Usually, the technologists are more vulnerable than are senior managers.
- On the other hand, those who prefer gathering more data are vulnerable to a different (but
complementary) error. They tend to postpone acceptance of working hypotheses until long after there is enough data to
justify them.
- Both error modes are manifestations of the inherent conflict between "connecting the dots" and
gathering data.
- Establish and enforce interface requirements
- In the routine environment, we permit team members to speak freely with those outside the team. Occasionally, this
"out of band" communication causes problems, but it also facilitates agility, and we tolerate it. In the emergency
environment, out of band communication is almost always a threat to orderly management of the emergency. In the
emergency environment, communication between a team and others outside the team must follow interface requirements.
- This is particularly so in the case of a technical emergency team, because the
spokesperson for the team might at times need to withhold information that isn't yet ready to be released. Others
outside the team then sometimes attempt "end-arounds," in which they privately interrogate team members outside the
awareness of the team lead or team spokesperson. Team members and all internal staff must be made aware, in advance,
that interface protocols are to be followed at all times.

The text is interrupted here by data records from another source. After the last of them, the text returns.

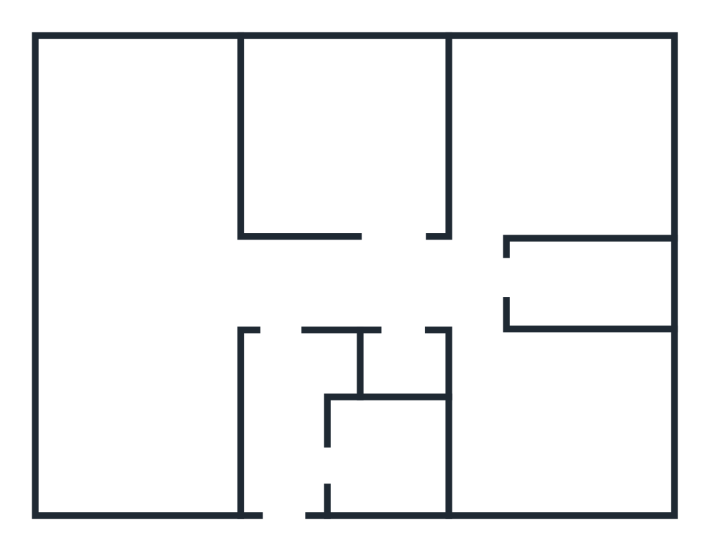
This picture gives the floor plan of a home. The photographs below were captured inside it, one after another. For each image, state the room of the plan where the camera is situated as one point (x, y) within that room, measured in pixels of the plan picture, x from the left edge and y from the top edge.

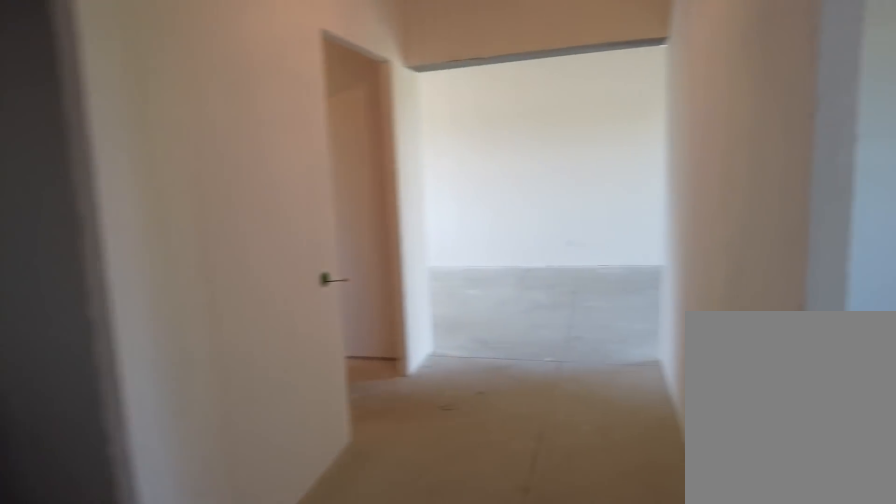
(468, 280)
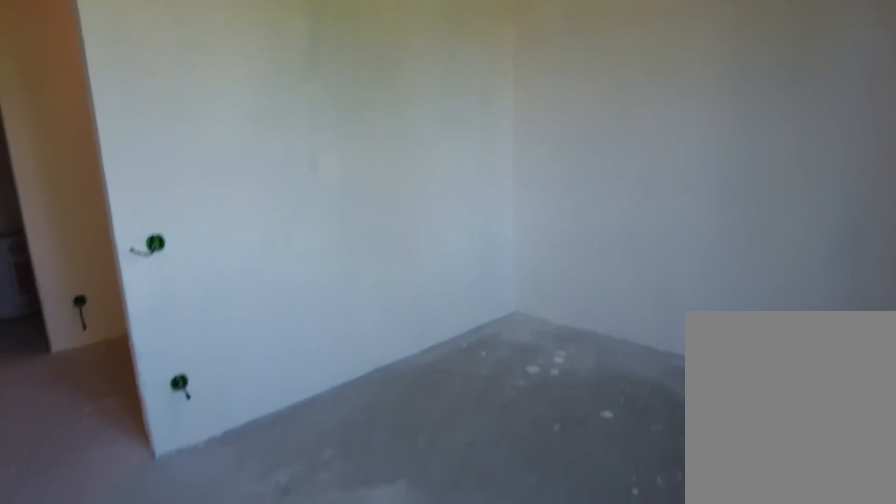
(393, 202)
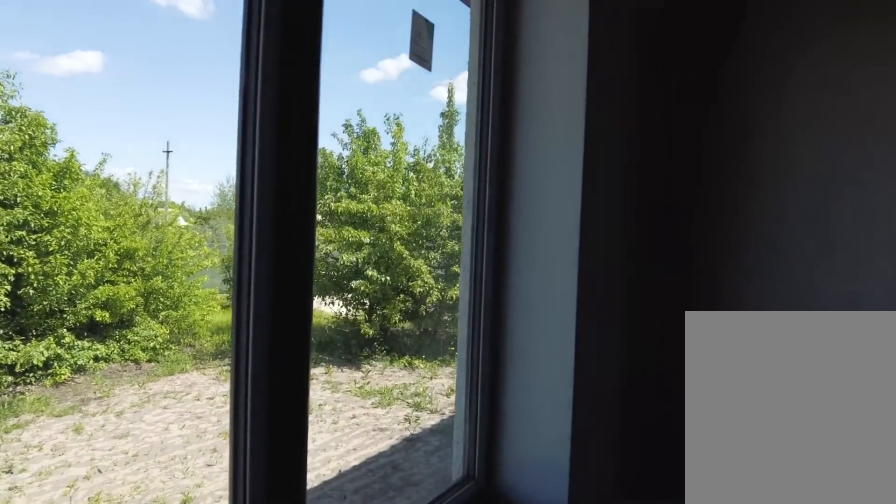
(393, 202)
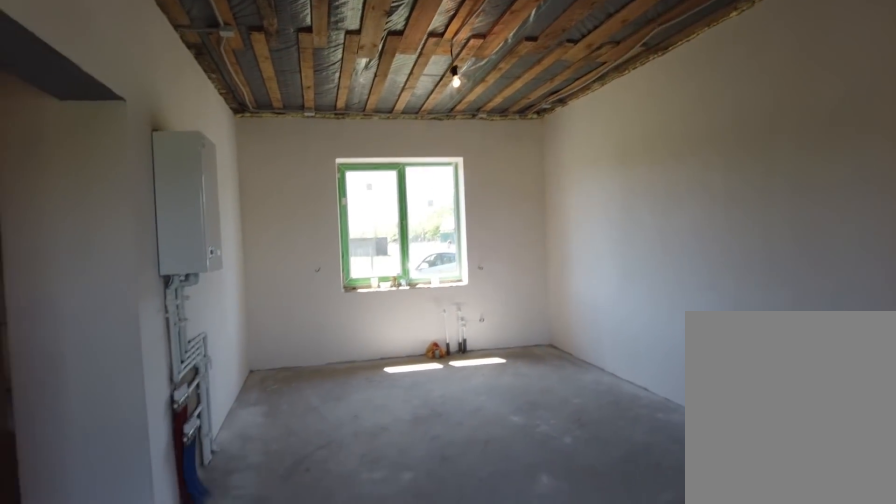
(156, 294)
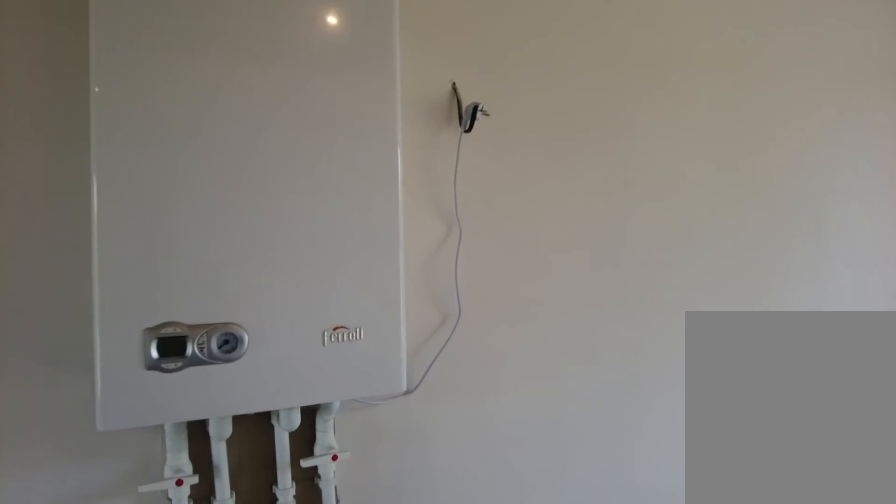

- Appreciate the consequences of demanding definitive responses from technologists
- When we demand that technologists supply scalar responses to queries that inherently require vector responses, we're
requiring that they suppress information. That suppression, in itself, presents no difficulties to the emergency
response team. But when the suppression of that information prevents the emergency response team from considering
alternatives and issues that are its responsibility to consider, suppression of information by technologists does
become a problem for the emergency response team. Indeed, it can become a problem also for the viability of the
enterprise.
- It is the role of the technologist in a technology-driven emergency to maintain a clear grasp of
the full dimensionality of the emergency. It is the role of the emergency management team to decide what to do. Neither
can fulfill its role when the technologists suppress information, either voluntarily or involuntarily.
- In emergencies, leave no voids
- When people worry, they make up what they don't know. When we say nothing about a topic people are worrying about,
we leave a void to be filled by rumors. Make an active effort to determine what your stakeholder populations are
worrying about, and make special efforts to determine which of their concerns they're actually talking about. Make these
efforts part of your situational awareness program.
- When you learn of a concern that's propagating within a given population — internal to the team
or external — and you know that the concern is false or irrelevant, fashion and deliver a message to that population
designed to assuage the concern. If there's any truth to the concern, address that directly. Letting it circulate
unanswered will only give it space to grow to the point of unmanageability.